There is not enough evidence to make any conclusion about the IQ of pedophiles. One study supports a connection, but several others do not, including, in my opinion, Dr. Cantor’s own meta-analysis. Of course, Dr. Cantor’s thesis is plausible, and we can’t reject the possibility just because it’s unpleasant. The important thing to keep in mind is that, even if the association exists, it’s only the center of a bell curve. It says nothing about the intelligence of any given pedophile. Even if some pedophiles have lower IQ, many do not. Unfortunately, Dr. Cantor never emphasizes this to the media. He must know that the public always misinterprets this sort of statistic. When he explains the association between height, handedness and pedophilia, he often adds that it doesn’t mean short, left-handed people are pedophiles. Why doesn’t he give pedophiles the same consideration?

References

  • Blanchard R., Klassen P., Dickey R., Kuban M.E., Blak T. (2001). “Sensitivity and specificity of the phallometric test for pedophilia in nonadmitting sex offenders,” Psychological Assessment, 13 (1): 118-126
  • Blanchard R., Kolla N. J., Cantor J. M., Klassen P. E., Dickey R., Kuban M. E., Blak T. (2007). “IQ, handedness, and pedophilia in adult male patients stratified by referral source,” Sexual Abuse: A Journal of Research and Treatment, 19 (3): 285–309.
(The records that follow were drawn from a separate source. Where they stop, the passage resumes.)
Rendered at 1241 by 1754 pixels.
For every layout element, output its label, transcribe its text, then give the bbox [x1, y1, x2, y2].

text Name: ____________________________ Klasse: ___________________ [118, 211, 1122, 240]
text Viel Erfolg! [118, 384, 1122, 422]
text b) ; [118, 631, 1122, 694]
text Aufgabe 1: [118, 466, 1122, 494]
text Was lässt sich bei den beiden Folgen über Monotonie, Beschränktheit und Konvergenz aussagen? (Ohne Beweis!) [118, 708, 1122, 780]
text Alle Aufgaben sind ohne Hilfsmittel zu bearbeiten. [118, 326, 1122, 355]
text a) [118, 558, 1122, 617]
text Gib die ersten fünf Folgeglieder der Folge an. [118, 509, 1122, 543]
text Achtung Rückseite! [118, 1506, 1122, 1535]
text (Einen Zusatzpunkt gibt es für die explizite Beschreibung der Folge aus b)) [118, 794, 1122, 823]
  • Cantor J.M., Blanchard R., Christensen B.K., Dickey R., Klassen P.E., Beckstead A.L., Blak T., Kuban M.E. (2004). “Intelligence, memory, and handedness in pedophilia,” Neuropsychology, 18 (1): 3–14.
  • Cantor J.M., Blanchard R., Robichaud L.K., Christensen B.K. (2005). “Quantitative reanalysis of aggregate data on IQ in sexual offenders,” Psychological Bulletin, 131 (4): 555–568.
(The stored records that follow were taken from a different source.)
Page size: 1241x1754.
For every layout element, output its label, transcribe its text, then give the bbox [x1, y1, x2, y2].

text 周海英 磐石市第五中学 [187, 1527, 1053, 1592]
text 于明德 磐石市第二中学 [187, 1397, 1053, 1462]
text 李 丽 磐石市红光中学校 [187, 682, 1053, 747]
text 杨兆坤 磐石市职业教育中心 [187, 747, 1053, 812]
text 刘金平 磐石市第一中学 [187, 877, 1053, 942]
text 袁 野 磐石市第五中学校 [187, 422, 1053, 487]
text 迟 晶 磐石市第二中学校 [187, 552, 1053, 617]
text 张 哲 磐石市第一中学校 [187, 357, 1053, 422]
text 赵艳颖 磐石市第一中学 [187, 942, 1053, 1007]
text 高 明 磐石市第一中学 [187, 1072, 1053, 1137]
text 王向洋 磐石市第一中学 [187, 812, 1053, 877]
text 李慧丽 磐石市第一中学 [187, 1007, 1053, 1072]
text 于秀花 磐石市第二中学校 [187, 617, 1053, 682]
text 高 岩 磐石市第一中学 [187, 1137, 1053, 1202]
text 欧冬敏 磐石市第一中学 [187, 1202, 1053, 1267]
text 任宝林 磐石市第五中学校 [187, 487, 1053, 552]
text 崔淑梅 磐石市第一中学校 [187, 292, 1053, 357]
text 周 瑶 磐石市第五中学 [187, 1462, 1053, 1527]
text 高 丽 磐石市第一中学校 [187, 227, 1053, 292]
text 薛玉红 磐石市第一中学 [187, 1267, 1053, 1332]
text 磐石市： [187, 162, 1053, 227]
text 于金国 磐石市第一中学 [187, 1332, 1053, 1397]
  • Eastvold A., Suchy Y., Strassberg D. (2011). “Executive function profiles of pedophilic and nonpedophilic child molesters,” Journal of the International Neuropsychological Society, 17 (2), 295-307.
  • Ioannidis J.P.A. (2005). “Why most published research findings are false,” PloS MEDICINE, 2, 696–701
  • Makel M., Plucker J., Hegarty B. (2012). “Replications in psychology research: How often do they really occur?,” Perspectives on Psychological Science, 7: 537–542.
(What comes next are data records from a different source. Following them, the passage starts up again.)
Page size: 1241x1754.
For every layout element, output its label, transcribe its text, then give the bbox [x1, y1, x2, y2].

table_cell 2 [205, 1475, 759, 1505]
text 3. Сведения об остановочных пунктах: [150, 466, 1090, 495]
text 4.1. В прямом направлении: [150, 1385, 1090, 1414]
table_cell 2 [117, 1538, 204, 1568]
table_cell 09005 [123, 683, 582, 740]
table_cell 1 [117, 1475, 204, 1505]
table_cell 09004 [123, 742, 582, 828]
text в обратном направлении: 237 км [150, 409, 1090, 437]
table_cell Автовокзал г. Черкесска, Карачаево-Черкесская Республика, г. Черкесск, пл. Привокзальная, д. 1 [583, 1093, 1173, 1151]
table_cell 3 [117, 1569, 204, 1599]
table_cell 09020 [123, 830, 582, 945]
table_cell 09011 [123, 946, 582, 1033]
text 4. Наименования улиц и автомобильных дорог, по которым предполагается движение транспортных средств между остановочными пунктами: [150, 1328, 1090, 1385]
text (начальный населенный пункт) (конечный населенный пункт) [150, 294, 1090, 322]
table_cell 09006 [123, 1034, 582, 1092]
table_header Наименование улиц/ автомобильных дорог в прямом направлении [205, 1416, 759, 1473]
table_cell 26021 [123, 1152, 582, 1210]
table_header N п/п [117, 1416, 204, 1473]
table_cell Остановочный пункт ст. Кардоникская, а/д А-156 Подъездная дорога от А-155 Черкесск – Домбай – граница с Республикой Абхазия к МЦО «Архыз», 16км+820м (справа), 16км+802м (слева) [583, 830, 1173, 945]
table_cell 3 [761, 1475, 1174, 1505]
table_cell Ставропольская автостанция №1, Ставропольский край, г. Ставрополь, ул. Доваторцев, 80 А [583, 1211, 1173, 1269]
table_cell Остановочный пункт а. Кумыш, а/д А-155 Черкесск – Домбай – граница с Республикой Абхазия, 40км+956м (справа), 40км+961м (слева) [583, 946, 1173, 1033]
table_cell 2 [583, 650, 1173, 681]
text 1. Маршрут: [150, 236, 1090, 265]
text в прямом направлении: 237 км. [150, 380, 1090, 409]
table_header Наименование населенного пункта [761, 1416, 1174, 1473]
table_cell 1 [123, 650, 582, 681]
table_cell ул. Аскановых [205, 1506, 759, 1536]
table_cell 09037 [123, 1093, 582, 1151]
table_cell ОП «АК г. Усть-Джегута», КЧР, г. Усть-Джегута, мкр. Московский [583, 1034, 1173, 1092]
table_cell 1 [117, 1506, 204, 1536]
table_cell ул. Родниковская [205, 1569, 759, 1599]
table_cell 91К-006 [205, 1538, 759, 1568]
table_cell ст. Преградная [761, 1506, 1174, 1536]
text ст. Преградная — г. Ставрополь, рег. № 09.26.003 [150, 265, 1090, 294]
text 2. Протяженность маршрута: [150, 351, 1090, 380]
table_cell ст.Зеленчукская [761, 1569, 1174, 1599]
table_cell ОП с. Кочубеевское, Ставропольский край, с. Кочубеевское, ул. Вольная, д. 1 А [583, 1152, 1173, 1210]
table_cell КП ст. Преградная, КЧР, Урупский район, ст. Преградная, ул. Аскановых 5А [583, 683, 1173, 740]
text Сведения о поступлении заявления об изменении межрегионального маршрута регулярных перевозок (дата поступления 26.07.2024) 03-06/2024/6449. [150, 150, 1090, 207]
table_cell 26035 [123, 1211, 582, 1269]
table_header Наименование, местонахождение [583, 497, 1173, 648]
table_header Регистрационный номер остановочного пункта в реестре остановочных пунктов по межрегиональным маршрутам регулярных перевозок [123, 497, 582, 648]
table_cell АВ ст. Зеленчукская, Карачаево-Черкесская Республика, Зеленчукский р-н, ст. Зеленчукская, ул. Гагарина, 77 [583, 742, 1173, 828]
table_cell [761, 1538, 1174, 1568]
  • Schiffer B., Vonlaufen C. (2011). “Executive dysfunctions in pedophilic and nonpedophilic child molesters,” Journal of Sexual Medicine, 8: 1975–1984.
  • Seto, M.C., Lalumière M.L. (2001). “A Brief Screening Scale to Identify Pedophilic Interests Among Child Molesters,” Sexual Abuse, 13 (1): 15-25.
  • Strassberg D., Eastvold A., Kenney J.W., Suchy Y. (2012). “Psychopathy among pedophilic and nonpedophilic child molesters.” Child Abuse & Neglect, 36: 379–382.
  • Suchy Y., Whittaker W.J., Strassberg D., Eastvold A. (2009). “Facial and Prosodic Affect Recognition Among Pedophilic and Nonpedophilic Criminal Child Molesters”. Sexual Abuse, 21 (1): 93–110.